→ **TASK PROMPT**:
Reproduce the listing with "bounding box" swapped for "enclosing rectangle", keeping everything else unchanged, and omit the pictures from your answer.

→ **RECORDED DATA**:
╔══

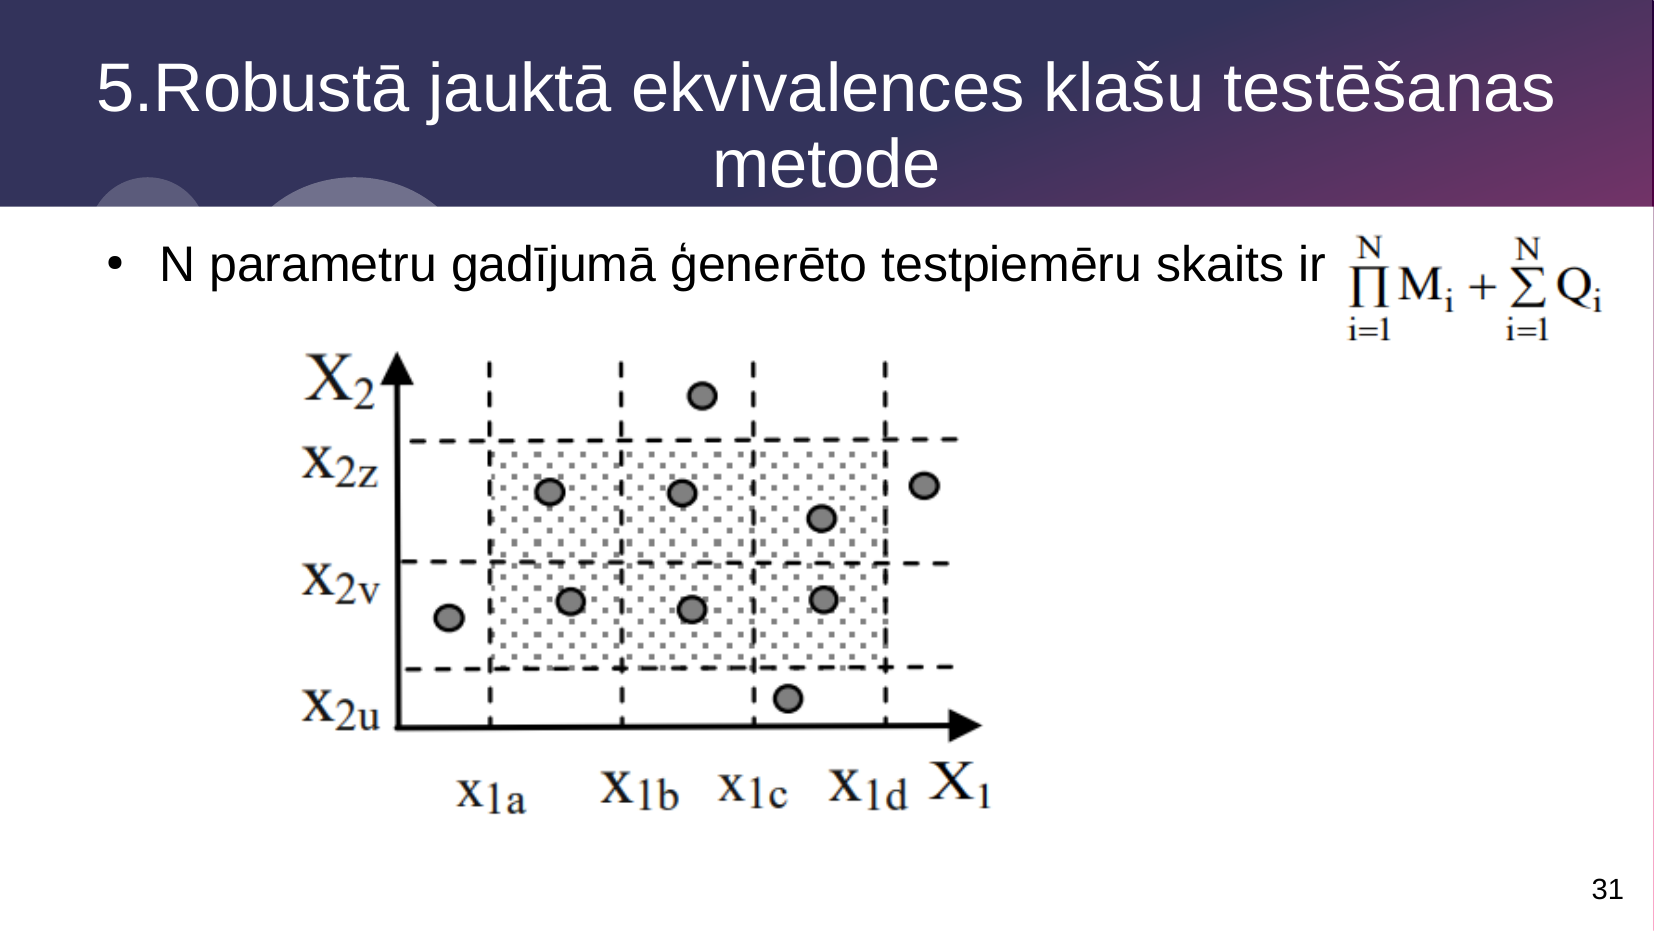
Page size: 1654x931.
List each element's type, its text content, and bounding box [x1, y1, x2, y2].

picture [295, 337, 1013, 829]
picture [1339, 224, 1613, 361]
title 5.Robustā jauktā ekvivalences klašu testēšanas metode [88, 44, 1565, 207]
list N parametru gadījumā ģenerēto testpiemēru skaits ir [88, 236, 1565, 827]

╚══

→ **EXERCISE SOLUTION**:
Page size: 1654x931.
List each element's type, its text content, and enclosing rectangle [x1, y1, x2, y2].

picture [295, 337, 1013, 829]
picture [1339, 224, 1613, 361]
title 5.Robustā jauktā ekvivalences klašu testēšanas metode [88, 44, 1565, 207]
list N parametru gadījumā ģenerēto testpiemēru skaits ir [88, 236, 1565, 827]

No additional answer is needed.